Peony plants can live as long as 50 years when taken care of properly. The plants are easily propagated when crown division occurs at the right time.
Choose peonies that are at least two years old, mature and large enough to have between one and three visible crown buds per planned division. It takes as long as three years for peonies to become established and produce flowers. Never divide an immature or young plant. Dividing the peonies while they are immature results in poor plant establishment, growth, health and flower production in subsequent years.
Choose and prepare the site for transplanting well ahead of time if at all possible. For fall planting, prepare the soil during the spring. Amend the soils with generous amounts of compost, well-rotted manure or peat moss.

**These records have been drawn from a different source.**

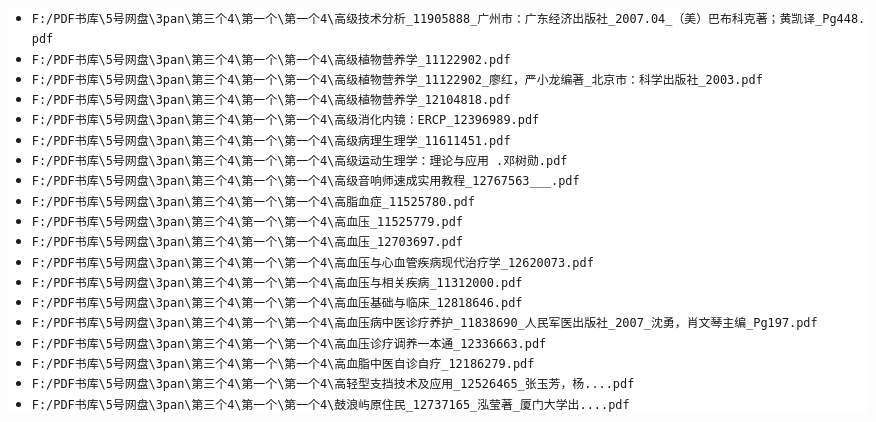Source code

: - `F:/PDF书库\5号网盘\3pan\第三个4\第一个\第一个4\高级技术分析_11905888_广州市：广东经济出版社_2007.04_（美）巴布科克著；黄凯译_Pg448.pdf`
- `F:/PDF书库\5号网盘\3pan\第三个4\第一个\第一个4\高级植物营养学_11122902.pdf`
- `F:/PDF书库\5号网盘\3pan\第三个4\第一个\第一个4\高级植物营养学_11122902_廖红，严小龙编著_北京市：科学出版社_2003.pdf`
- `F:/PDF书库\5号网盘\3pan\第三个4\第一个\第一个4\高级植物营养学_12104818.pdf`
- `F:/PDF书库\5号网盘\3pan\第三个4\第一个\第一个4\高级消化内镜：ERCP_12396989.pdf`
- `F:/PDF书库\5号网盘\3pan\第三个4\第一个\第一个4\高级病理生理学_11611451.pdf`
- `F:/PDF书库\5号网盘\3pan\第三个4\第一个\第一个4\高级运动生理学：理论与应用 .邓树勋.pdf`
- `F:/PDF书库\5号网盘\3pan\第三个4\第一个\第一个4\高级音响师速成实用教程_12767563___.pdf`
- `F:/PDF书库\5号网盘\3pan\第三个4\第一个\第一个4\高脂血症_11525780.pdf`
- `F:/PDF书库\5号网盘\3pan\第三个4\第一个\第一个4\高血压_11525779.pdf`
- `F:/PDF书库\5号网盘\3pan\第三个4\第一个\第一个4\高血压_12703697.pdf`
- `F:/PDF书库\5号网盘\3pan\第三个4\第一个\第一个4\高血压与心血管疾病现代治疗学_12620073.pdf`
- `F:/PDF书库\5号网盘\3pan\第三个4\第一个\第一个4\高血压与相关疾病_11312000.pdf`
- `F:/PDF书库\5号网盘\3pan\第三个4\第一个\第一个4\高血压基础与临床_12818646.pdf`
- `F:/PDF书库\5号网盘\3pan\第三个4\第一个\第一个4\高血压病中医诊疗养护_11838690_人民军医出版社_2007_沈勇，肖文琴主编_Pg197.pdf`
- `F:/PDF书库\5号网盘\3pan\第三个4\第一个\第一个4\高血压诊疗调养一本通_12336663.pdf`
- `F:/PDF书库\5号网盘\3pan\第三个4\第一个\第一个4\高血脂中医自诊自疗_12186279.pdf`
- `F:/PDF书库\5号网盘\3pan\第三个4\第一个\第一个4\高轻型支挡技术及应用_12526465_张玉芳，杨....pdf`
- `F:/PDF书库\5号网盘\3pan\第三个4\第一个\第一个4\鼓浪屿原住民_12737165_泓莹著_厦门大学出....pdf`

Divide peonies in the early fall through crown division. Peonies fare better when plant division occurs in the fall before the ground freezes, rather than in the spring. The dormant plants are less susceptible to injury during this period. Towards the end of August or beginning of September, cut the foliage of the peony back to ground level.
Thoroughly water, but do not swamp, dry plants the day before digging them up. Dig up the plant. Set aside in a shaded area for a few hours until the plant begins to soften up. Carefully divide the peony plant with a garden spade or a long knife. Ensure that there is at least one visible crown shoot per each new division. Extremely long roots can be trimmed back to 6 or 8 inches in length.
Dig a hole at least a foot deep and amend the soil with compost or well-rotted manure. Plant the peony divisions so that the crowns are 2 inches below the soil surface.
Water the newly divided peonies thoroughly after planting. Cover the new transplants with a thick layer of mulch to protect them throughout the winter months. The repeated freezing and thawing of soil that may occur during the winter may heave young plants out of the ground and damage young, newly established root systems. Remove the mulch in the spring at the first sign of emerging green shoots.